Usually in these type of problems, people struggle with off-by-one errors. A clever way to avoid these bugs is to rely on Euclid's Divison Lemma. It says that ANY number can be written as :

$$$ num = div *q + rem $$$

where $$$div$$$ is read as Divisor and $$$0 \leq rem < div$$$. But that's not all, you can quickly find out $$$q$$$ and $$$rem$$$ via these equations.

$$$ \begin{align} q &= num / div \\ rem &= num \% div \end{align} $$$

Suppose we are performing the operations for the the box with $$$num$$$ balls. Then,

$$$ \begin{align} num &= n*q + rem \\ q &= num / n \\ rem &= num \% n \end{align} $$$

Now, it's easy to see that EVERY box will receive $$$q$$$ balls in Phase 1. And in phase 2, a total of $$$rem$$$ boxes would receive one ball each.

Code

Submission

Now, how do we optimize this. Notice that Phase 1 is simply adding an increment $$$q$$$ to all elements of a subarray. While phase 2 is adding $$$1$$$ to possibly 2 subarrays (a prefix and a suffix). Hence, we need a data structure that can support range increment and point query.

Atcoder's library provides a data structure that can support range sum and point update queries. Now, how do we use it for this scenario? We can do so by simulating difference array. Some people like to maintain the difference array in the segment tree on the fly, however, I personally write a wrapper around it to make the code more readable. A sample implementation can look like.

Code

Finally, we can use our custom data structure to perform range updates.

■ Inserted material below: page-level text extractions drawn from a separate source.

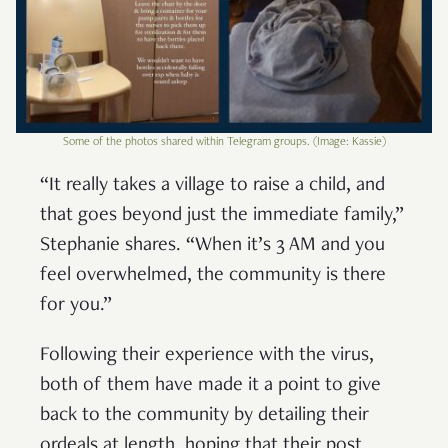
Some of the photos shared within Telegram groups. (Image: Kassie)
“It really takes a village to raise a child, and
that goes beyond just the immediate family,”
Stephanie shares. “When it’s 3 AM and you
feel overwhelmed, the community is there
for you.”
Following their experience with the virus,
both of them have made it a point to give
back to the community by detailing their
ordeals at length, hoping that their post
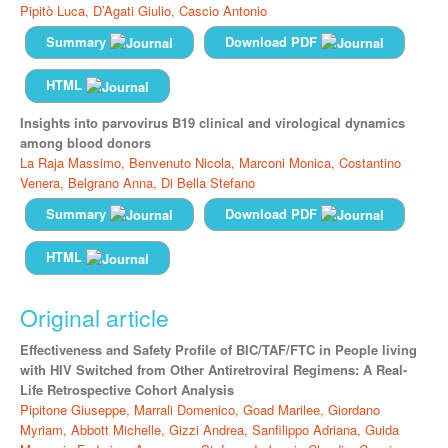
Pipitò Luca,
D’Agati Giulio,
Cascio Antonio
Summary
Download PDF
HTML
Insights into parvovirus B19 clinical and virological dynamics
among blood donors
La Raja Massimo,
Benvenuto Nicola,
Marconi Monica,
Costantino
Venera,
Belgrano Anna,
Di Bella Stefano
Summary
Download PDF
HTML
Original article
Effectiveness and Safety Profile of BIC/TAF/FTC in People living
with HIV Switched from Other Antiretroviral Regimens: A Real-
Life Retrospective Cohort Analysis
Pipitone Giuseppe,
Marrali Domenico,
Goad Marilee,
Giordano
Myriam,
Abbott Michelle,
Gizzi Andrea,
Sanfilippo Adriana,
Guida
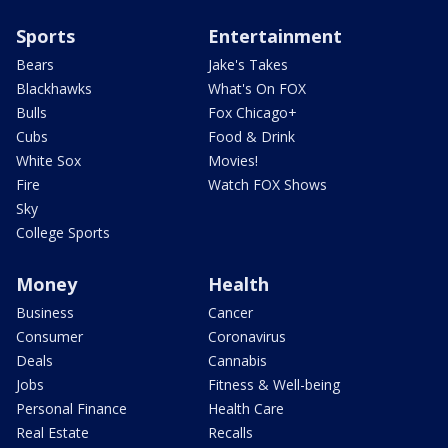
Sports
Entertainment
Bears
Jake's Takes
Blackhawks
What's On FOX
Bulls
Fox Chicago+
Cubs
Food & Drink
White Sox
Movies!
Fire
Watch FOX Shows
Sky
College Sports
Money
Health
Business
Cancer
Consumer
Coronavirus
Deals
Cannabis
Jobs
Fitness & Well-being
Personal Finance
Health Care
Real Estate
Recalls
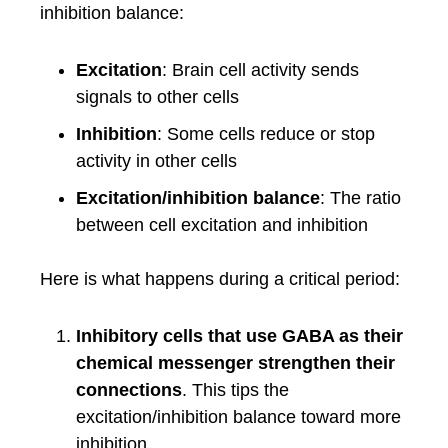
inhibition balance:
Excitation
: Brain cell activity sends
signals to other cells
Inhibition
: Some cells reduce or stop
activity in other cells
Excitation/inhibition balance
: The ratio
between cell excitation and inhibition
Here is what happens during a critical period:
Inhibitory cells that use GABA as their
chemical messenger strengthen their
connections
. This tips the
excitation/inhibition balance toward more
inhibition.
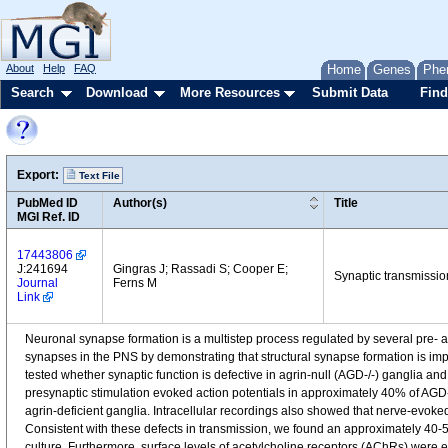
About
Help
FAQ
Home
Genes
Phe
Search
Download
More Resources
Submit Data
Find
Export:
Text File
PubMed ID
Author(s)
Title
MGI Ref. ID
17443806
J:241694
Gingras J; Rassadi S; Cooper E;
Synaptic transmissio
Journal
Ferns M
Link
Neuronal synapse formation is a multistep process regulated by several pre- a
synapses in the PNS by demonstrating that structural synapse formation is imp
tested whether synaptic function is defective in agrin-null (AGD-/-) ganglia a
presynaptic stimulation evoked action potentials in approximately 40% of AGD-
agrin-deficient ganglia. Intracellular recordings also showed that nerve-evoke
Consistent with these defects in transmission, we found an approximately 40-5
culture. Furthermore, surface levels of acetylcholine receptors (AChRs) were e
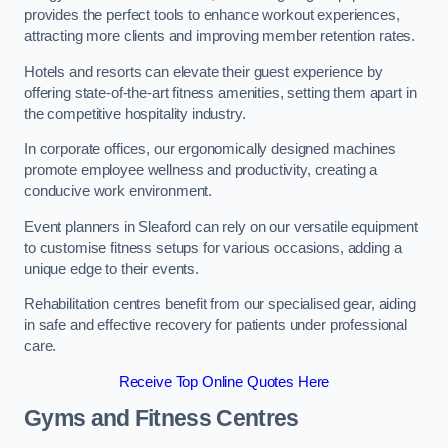
provides the perfect tools to enhance workout experiences,
attracting more clients and improving member retention rates.
Hotels and resorts can elevate their guest experience by
offering state-of-the-art fitness amenities, setting them apart in
the competitive hospitality industry.
In corporate offices, our ergonomically designed machines
promote employee wellness and productivity, creating a
conducive work environment.
Event planners in Sleaford can rely on our versatile equipment
to customise fitness setups for various occasions, adding a
unique edge to their events.
Rehabilitation centres benefit from our specialised gear, aiding
in safe and effective recovery for patients under professional
care.
Receive Top Online Quotes Here
Gyms and Fitness Centres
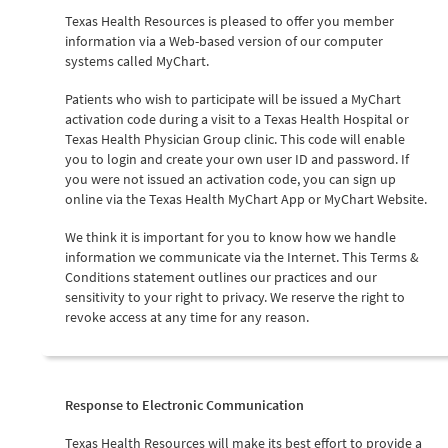
Texas Health Resources is pleased to offer you member
information via a Web-based version of our computer
systems called MyChart.
Patients who wish to participate will be issued a MyChart
activation code during a visit to a Texas Health Hospital or
Texas Health Physician Group clinic. This code will enable
you to login and create your own user ID and password. If
you were not issued an activation code, you can sign up
online via the Texas Health MyChart App or MyChart Website.
We think it is important for you to know how we handle
information we communicate via the Internet. This Terms &
Conditions statement outlines our practices and our
sensitivity to your right to privacy. We reserve the right to
revoke access at any time for any reason.
Response to Electronic Communication
Texas Health Resources will make its best effort to provide a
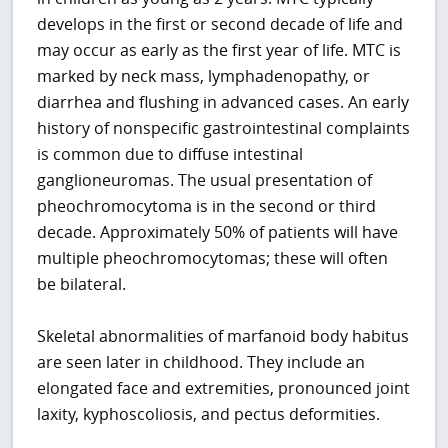
develops in the first or second decade of life and
may occur as early as the first year of life. MTC is
marked by neck mass, lymphadenopathy, or
diarrhea and flushing in advanced cases. An early
history of nonspecific gastrointestinal complaints
is common due to diffuse intestinal
ganglioneuromas. The usual presentation of
pheochromocytoma is in the second or third
decade. Approximately 50% of patients will have
multiple pheochromocytomas; these will often
be bilateral.
Skeletal abnormalities of marfanoid body habitus
are seen later in childhood. They include an
elongated face and extremities, pronounced joint
laxity, kyphoscoliosis, and pectus deformities.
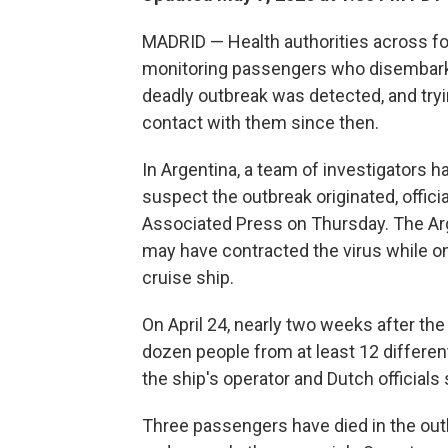
MADRID — Health authorities across f
monitoring passengers who disembarked
deadly outbreak was detected, and try
contact with them since then.
In Argentina, a team of investigators 
suspect the outbreak originated, offici
Associated Press on Thursday. The Ar
may have contracted the virus while on
cruise ship.
On April 24, nearly two weeks after th
dozen people from at least 12 different
the ship's operator and Dutch officials
Three passengers have died in the out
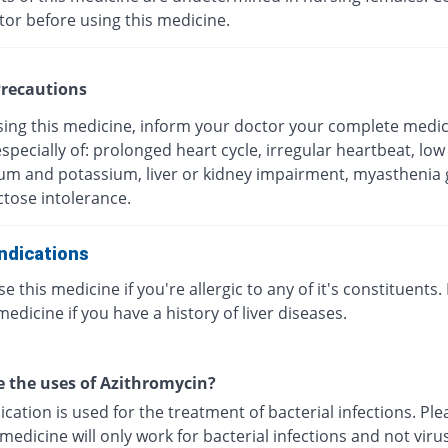
tor before using this medicine.
recautions
sing this medicine, inform your doctor your complete medic
especially of: prolonged heart cycle, irregular heartbeat, low 
m and potassium, liver or kidney impairment, myasthenia g
ctose intolerance.
ndications
e this medicine if you're allergic to any of it's constituents.
medicine if you have a history of liver diseases.
 the uses of Azithromycin?
cation is used for the treatment of bacterial infections. Pl
 medicine will only work for bacterial infections and not viru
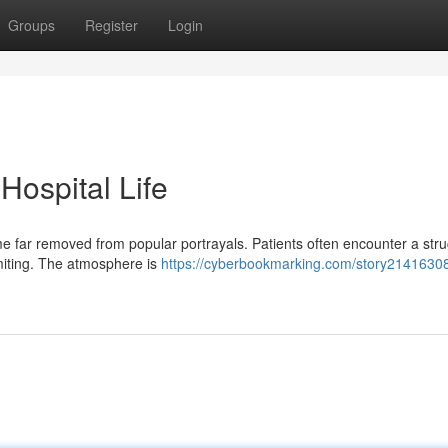
Groups
Register
Login
 Hospital Life
time far removed from popular portrayals. Patients often encounter a str
limiting. The atmosphere is
https://cyberbookmarking.com/story21416308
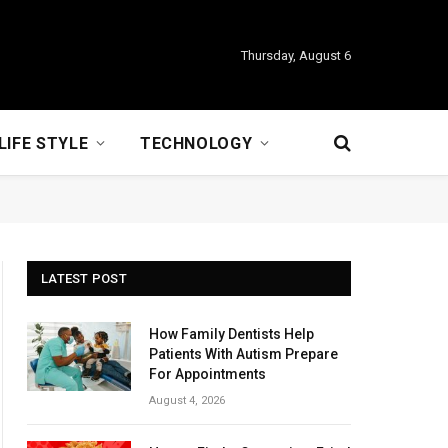
Thursday, August 6
LIFE STYLE
TECHNOLOGY
LATEST POST
How Family Dentists Help
Patients With Autism Prepare
For Appointments
August 4, 2026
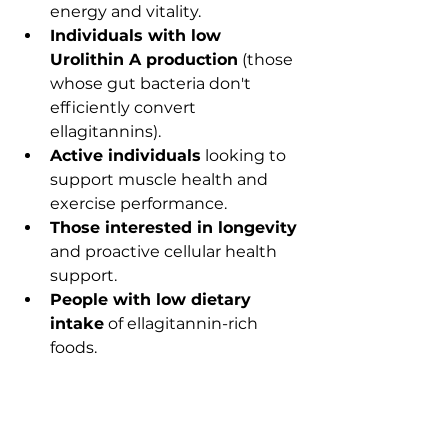
energy and vitality.
Individuals with low 
Urolithin A production
 (those 
whose gut bacteria don't 
efficiently convert 
ellagitannins).
Active individuals
 looking to 
support muscle health and 
exercise performance.
Those interested in longevity
and proactive cellular health 
support.
People with low dietary 
intake
 of ellagitannin-rich 
foods.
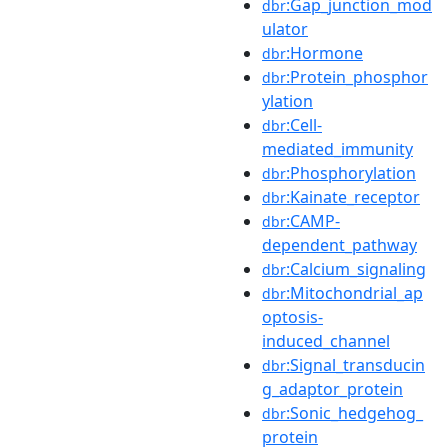
:Gap_junction_mod
dbr
ulator
:Hormone
dbr
:Protein_phosphor
dbr
ylation
:Cell-
dbr
mediated_immunity
:Phosphorylation
dbr
:Kainate_receptor
dbr
:CAMP-
dbr
dependent_pathway
:Calcium_signaling
dbr
:Mitochondrial_ap
dbr
optosis-
induced_channel
:Signal_transducin
dbr
g_adaptor_protein
:Sonic_hedgehog_
dbr
protein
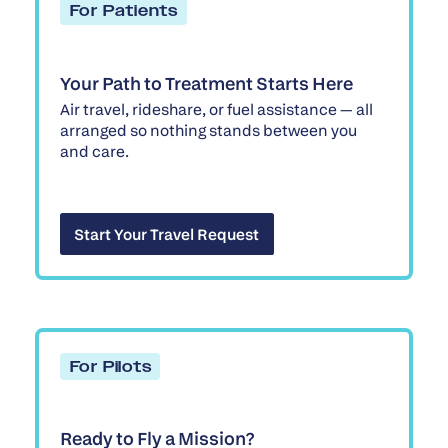
For Patients
Your Path to Treatment Starts Here
Air travel, rideshare, or fuel assistance — all
arranged so nothing stands between you
and care.
Start Your Travel Request
Start Your Travel Request
For Pilots
Ready to Fly a Mission?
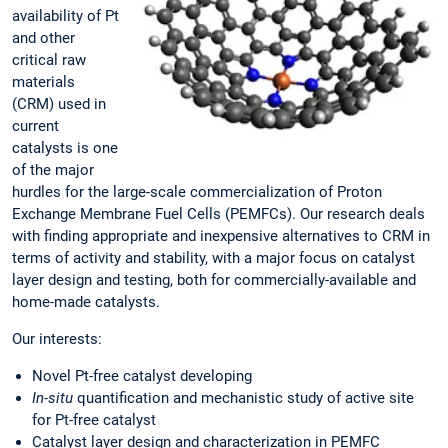
availability of Pt
and other
critical raw
materials
(CRM) used in
current
catalysts is one
of the major
hurdles for the large-scale commercialization of Proton
Exchange Membrane Fuel Cells (PEMFCs). Our research deals
with finding appropriate and inexpensive alternatives to CRM in
terms of activity and stability, with a major focus on catalyst
layer design and testing, both for commercially-available and
home-made catalysts.
Our interests:
Novel Pt-free catalyst developing
In-situ
quantification and mechanistic study of active site
for Pt-free catalyst
Catalyst layer design and characterization in PEMFC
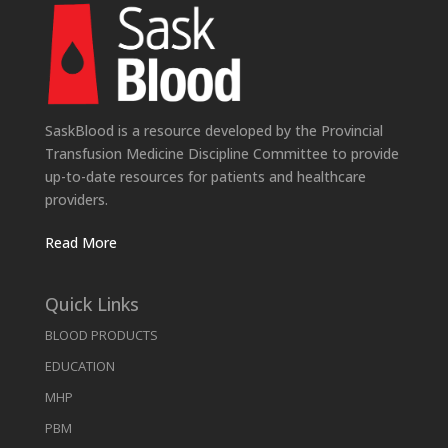
SaskBlood is a resource developed by the Provincial
Transfusion Medicine Discipline Committee to provide
up-to-date resources for patients and healthcare
providers.
Read More
Quick Links
BLOOD PRODUCTS
EDUCATION
MHP
PBM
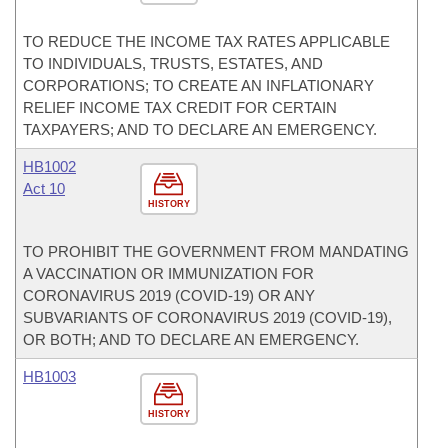
TO REDUCE THE INCOME TAX RATES APPLICABLE
TO INDIVIDUALS, TRUSTS, ESTATES, AND
CORPORATIONS; TO CREATE AN INFLATIONARY
RELIEF INCOME TAX CREDIT FOR CERTAIN
TAXPAYERS; AND TO DECLARE AN EMERGENCY.
HB1002
Act 10
HISTORY
TO PROHIBIT THE GOVERNMENT FROM MANDATING
A VACCINATION OR IMMUNIZATION FOR
CORONAVIRUS 2019 (COVID-19) OR ANY
SUBVARIANTS OF CORONAVIRUS 2019 (COVID-19),
OR BOTH; AND TO DECLARE AN EMERGENCY.
HB1003
HISTORY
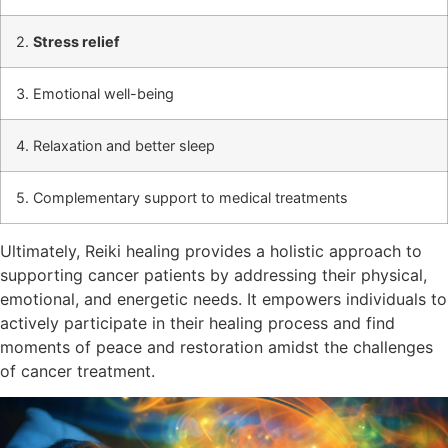
2.
Stress relief
3. Emotional well-being
4. Relaxation and better sleep
5. Complementary support to medical treatments
Ultimately, Reiki healing provides a holistic approach to
supporting cancer patients by addressing their physical,
emotional, and energetic needs. It empowers individuals to
actively participate in their healing process and find
moments of peace and restoration amidst the challenges
of cancer treatment.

The only challenge is to handle the updates via $$$rem$$$. But notice that it will always be a suffix and prefix update. Hence, you can first update the suffix, and if there are still some balls remaining, you can do a prefix update.

Code

Submission

I am not sure if segment tree was an overkill for this problem. If it was, I'd love to know your alternate solutions.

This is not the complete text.